Although an urge to call out colleagues and others would no doubt be strong, forget a score-settling tell-all. Settling history is more important. A central irony in the case remains unresolved.
Before the looting story blew up, True was in the forefront of initiating necessary changes in the museum profession dealing with the extremely thorny subject of looted antiquities. That important (if unglamorous) fact was largely lost in the blaze of the paparazzi’s flashbulbs.
True certainly didn’t have all the answers. And she made her own serious missteps along the way — including taking two $400,000 personal loans, one arranged through a London antiquities dealer and the other (to pay back the first) from New York art collectors whose antiquities the Getty acquired. The shocking revelation rightly prompted her resignation.
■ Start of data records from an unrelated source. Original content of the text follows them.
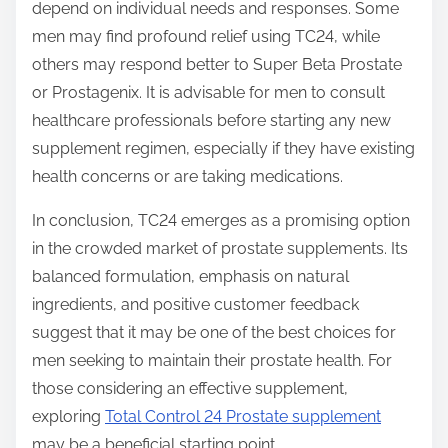
depend on individual needs and responses. Some
men may find profound relief using TC24, while
others may respond better to Super Beta Prostate
or Prostagenix. It is advisable for men to consult
healthcare professionals before starting any new
supplement regimen, especially if they have existing
health concerns or are taking medications.
In conclusion, TC24 emerges as a promising option
in the crowded market of prostate supplements. Its
balanced formulation, emphasis on natural
ingredients, and positive customer feedback
suggest that it may be one of the best choices for
men seeking to maintain their prostate health. For
those considering an effective supplement,
exploring
Total Control 24 Prostate supplement
may be a beneficial starting point.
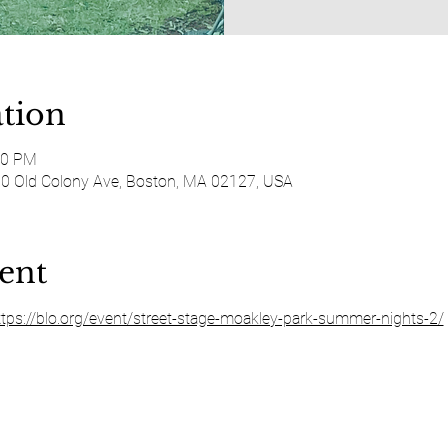
tion
30 PM
50 Old Colony Ave, Boston, MA 02127, USA
ent
ttps://blo.org/event/street-stage-moakley-park-summer-nights-2/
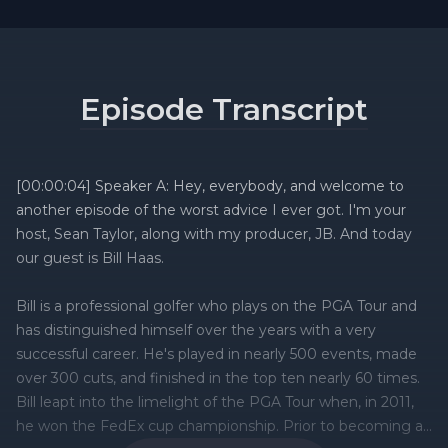
Episode Transcript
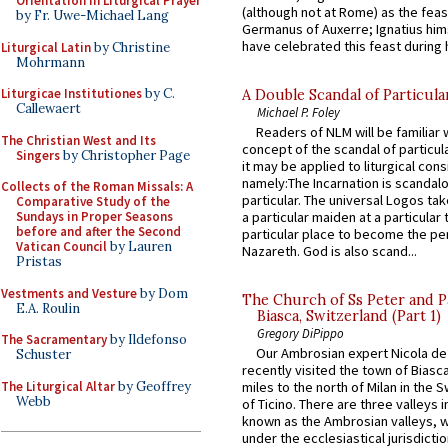
Orientation in Liturgical Prayer
(although not at Rome) as the feas
by Fr. Uwe-Michael Lang
Germanus of Auxerre; Ignatius him
have celebrated this feast during h
Liturgical Latin
by Christine
Mohrmann
Liturgicae Institutiones
by C.
A Double Scandal of Particula
Callewaert
Michael P. Foley
Readers of NLM will be familiar 
The Christian West and Its
concept of the scandal of particul
Singers
by Christopher Page
it may be applied to liturgical con
namely:The Incarnation is scandal
Collects of the Roman Missals: A
particular. The universal Logos ta
Comparative Study of the
Sundays in Proper Seasons
a particular maiden at a particular 
before and after the Second
particular place to become the pe
Vatican Council
by Lauren
Nazareth. God is also scand...
Pristas
Vestments and Vesture
by Dom
The Church of Ss Peter and P
E.A. Roulin
Biasca, Switzerland (Part 1)
Gregory DiPippo
The Sacramentary
by Ildefonso
Our Ambrosian expert Nicola de
Schuster
recently visited the town of Biasc
The Liturgical Altar
by Geoffrey
miles to the north of Milan in the 
Webb
of Ticino. There are three valleys i
known as the Ambrosian valleys, 
under the ecclesiastical jurisdictio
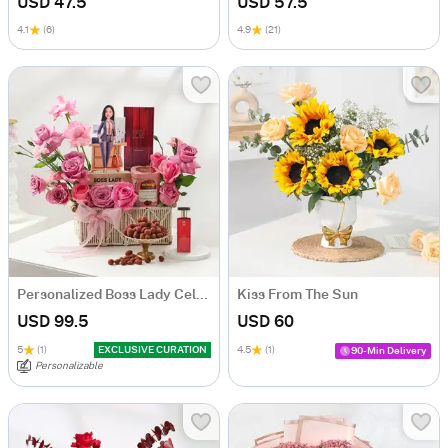
USD 47.5
USD 57.5
4.1
(6)
4.9
(21)
Personalized Boss Lady Celebration Hamper
Kiss From The Sun
USD 99.5
USD 60
5
(1)
EXCLUSIVE CURATION
4.5
(1)
90-Min Delivery
Personalizable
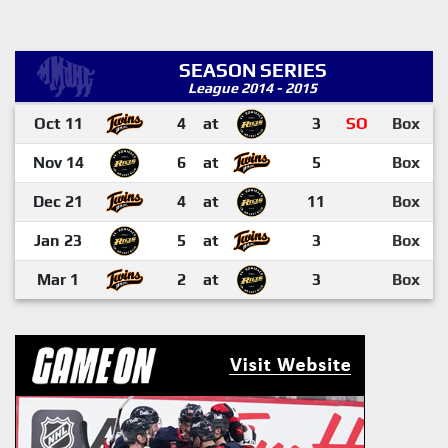
SEASON SERIES
League 2014 - 2015
Oct 11
4
at
3
SO
Box
Nov 14
6
at
5
Box
Dec 21
4
at
11
Box
Jan 23
5
at
3
Box
Mar 1
2
at
3
Box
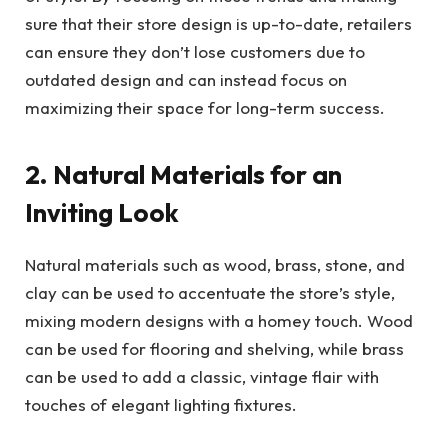
sure that their store design is up-to-date, retailers
can ensure they don’t lose customers due to
outdated design and can instead focus on
maximizing their space for long-term success.
2. Natural Materials for an
Inviting Look
Natural materials such as wood, brass, stone, and
clay can be used to accentuate the store’s style,
mixing modern designs with a homey touch. Wood
can be used for flooring and shelving, while brass
can be used to add a classic, vintage flair with
touches of elegant lighting fixtures.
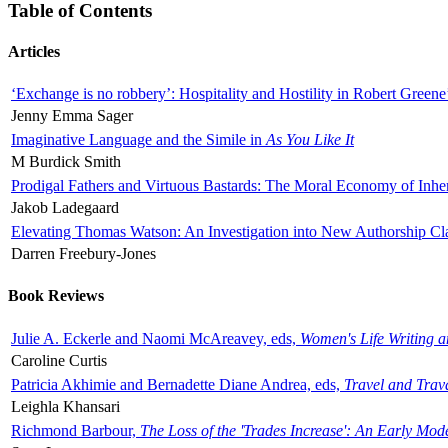
Table of Contents
Articles
‘Exchange is no robbery’: Hospitality and Hostility in Robert Greene
Jenny Emma Sager
Imaginative Language and the Simile in
As You Like It
M Burdick Smith
Prodigal Fathers and Virtuous Bastards: The Moral Economy of Inhe
Jakob Ladegaard
Elevating Thomas Watson: An Investigation into New Authorship Cl
Darren Freebury-Jones
Book Reviews
Julie A. Eckerle and Naomi McAreavey, eds,
Women's Life Writing 
Caroline Curtis
Patricia Akhimie and Bernadette Diane Andrea, eds,
Travel and Trav
Leighla Khansari
Richmond Barbour,
The Loss of the 'Trades Increase': An Early Mo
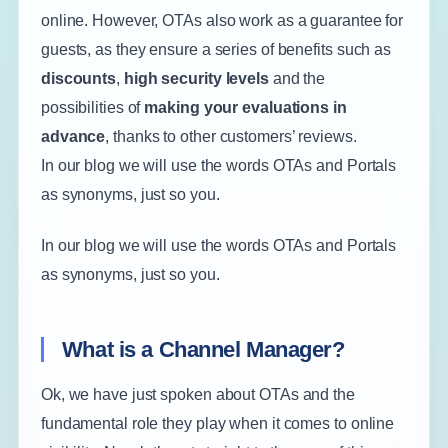
online. However, OTAs also work as a guarantee for
guests, as they ensure a series of benefits such as
discounts
,
high security levels
and the
possibilities of
making your evaluations in
advance
, thanks to other customers’ reviews.
In our blog we will use the words OTAs and Portals
as synonyms, just so you.
In our blog we will use the words OTAs and Portals
as synonyms, just so you.
What is a Channel Manager?
Ok, we have just spoken about OTAs and the
fundamental role they play when it comes to online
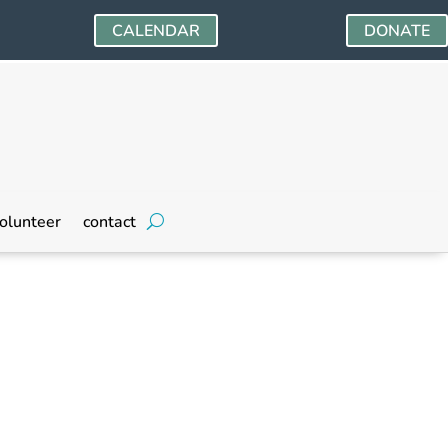
CALENDAR
DONATE
olunteer
contact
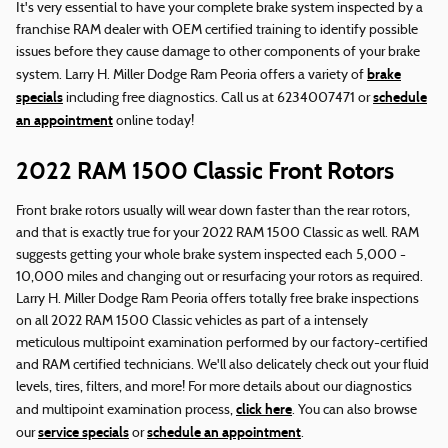
It's very essential to have your complete brake system inspected by a
franchise RAM dealer with OEM certified training to identify possible
issues before they cause damage to other components of your brake
brake
system. Larry H. Miller Dodge Ram Peoria offers a variety of
specials
schedule
including free diagnostics. Call us at 6234007471 or
an appointment
online today!
2022 RAM 1500 Classic Front Rotors
Front brake rotors usually will wear down faster than the rear rotors,
and that is exactly true for your 2022 RAM 1500 Classic as well. RAM
suggests getting your whole brake system inspected each 5,000 -
10,000 miles and changing out or resurfacing your rotors as required.
Larry H. Miller Dodge Ram Peoria offers totally free brake inspections
on all 2022 RAM 1500 Classic vehicles as part of a intensely
meticulous multipoint examination performed by our factory-certified
and RAM certified technicians. We'll also delicately check out your fluid
levels, tires, filters, and more! For more details about our diagnostics
click here
and multipoint examination process,
. You can also browse
service specials
schedule an appointment
our
or
.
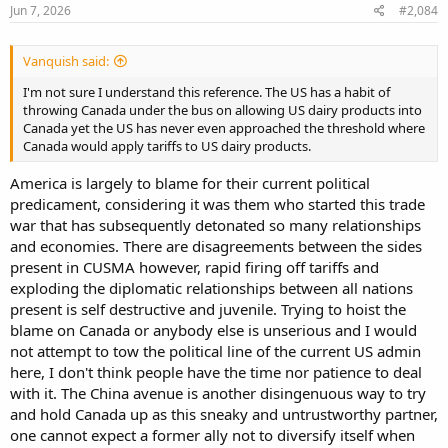
Jun 7, 2026
#2,084
Vanquish said:
I'm not sure I understand this reference. The US has a habit of
throwing Canada under the bus on allowing US dairy products into
Canada yet the US has never even approached the threshold where
Canada would apply tariffs to US dairy products.
America is largely to blame for their current political
predicament, considering it was them who started this trade
war that has subsequently detonated so many relationships
and economies. There are disagreements between the sides
present in CUSMA however, rapid firing off tariffs and
exploding the diplomatic relationships between all nations
present is self destructive and juvenile. Trying to hoist the
blame on Canada or anybody else is unserious and I would
not attempt to tow the political line of the current US admin
here, I don't think people have the time nor patience to deal
with it. The China avenue is another disingenuous way to try
and hold Canada up as this sneaky and untrustworthy partner,
one cannot expect a former ally not to diversify itself when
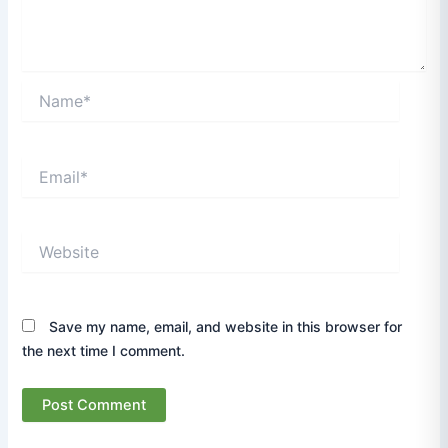
Name*
Email*
Website
Save my name, email, and website in this browser for
the next time I comment.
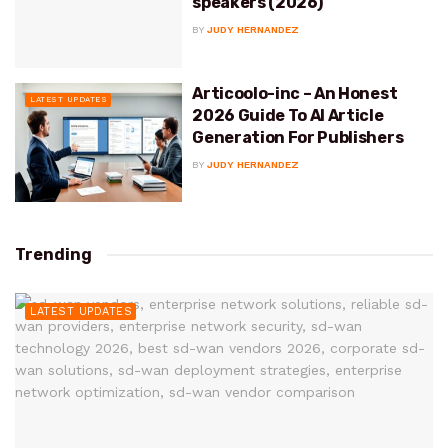
speakers (2026)
BY
JUDY HERNANDEZ
Articoolo-inc – An Honest
LATEST UPDATES
2026 Guide To AI Article
Generation For Publishers
BY
JUDY HERNANDEZ
Trending
LATEST UPDATES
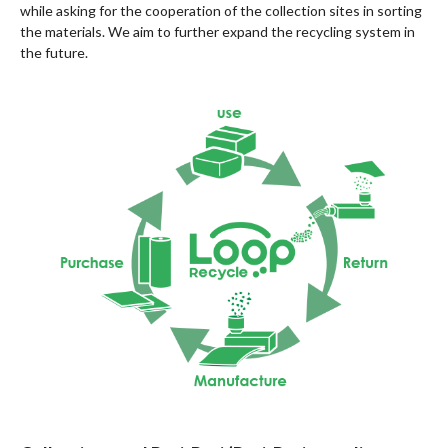
while asking for the cooperation of the collection sites in sorting
the materials. We aim to further expand the recycling system in
the future.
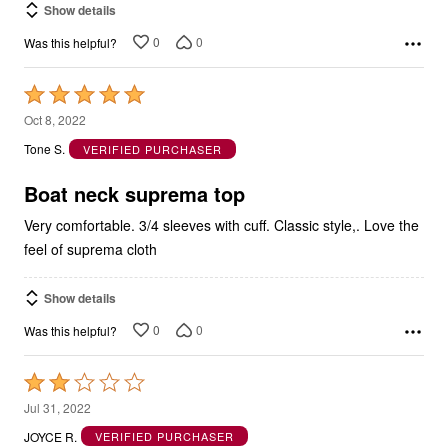
Show details
0
0
Was this helpful?
Rated
5
Oct 8, 2022
out
Tone S.
VERIFIED PURCHASER
of
5
Boat neck suprema top
Very comfortable. 3/4 sleeves with cuff. Classic style,. Love the
feel of suprema cloth
Show details
0
0
Was this helpful?
Rated
2
Jul 31, 2022
out
JOYCE R.
VERIFIED PURCHASER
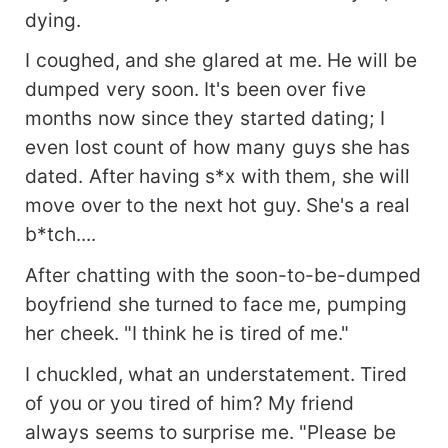
dying.
I coughed, and she glared at me. He will be
dumped very soon. It's been over five
months now since they started dating; I
even lost count of how many guys she has
dated. After having s*x with them, she will
move over to the next hot guy. She's a real
b*tch....
After chatting with the soon-to-be-dumped
boyfriend she turned to face me, pumping
her cheek. "I think he is tired of me."
I chuckled, what an understatement. Tired
of you or you tired of him? My friend
always seems to surprise me. "Please be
But museums are sluggish institutions, and procedural change comes slowly. In the complex matter of looted antiquities, True was feeling her way through the underbrush. While others in the profession knew of the problems but either resisted change or merely looked away, she was heading in the right direction.
The complex story of the indictment and court proceeding is laid out in “Chasing Aphrodite: The Hunt for Looted Antiquities at the World’s Richest Museum,” the 2011 book by former Times reporters Jason Felch and Ralph Frammolino. One of its flaws, however, is a failure to adequately represent True’s trail-blazing reform efforts within the larger context of a stolid museum profession. The lapse skews the story.
A straightforward recitation from the once-embattled curator could go a long way toward rectifying that. Not only would it provide necessary balance in understanding True’s participation in tumultuous events that have changed the way art museums now operate, it would also help us understand why those changes needed to be made — and what changes still need to come.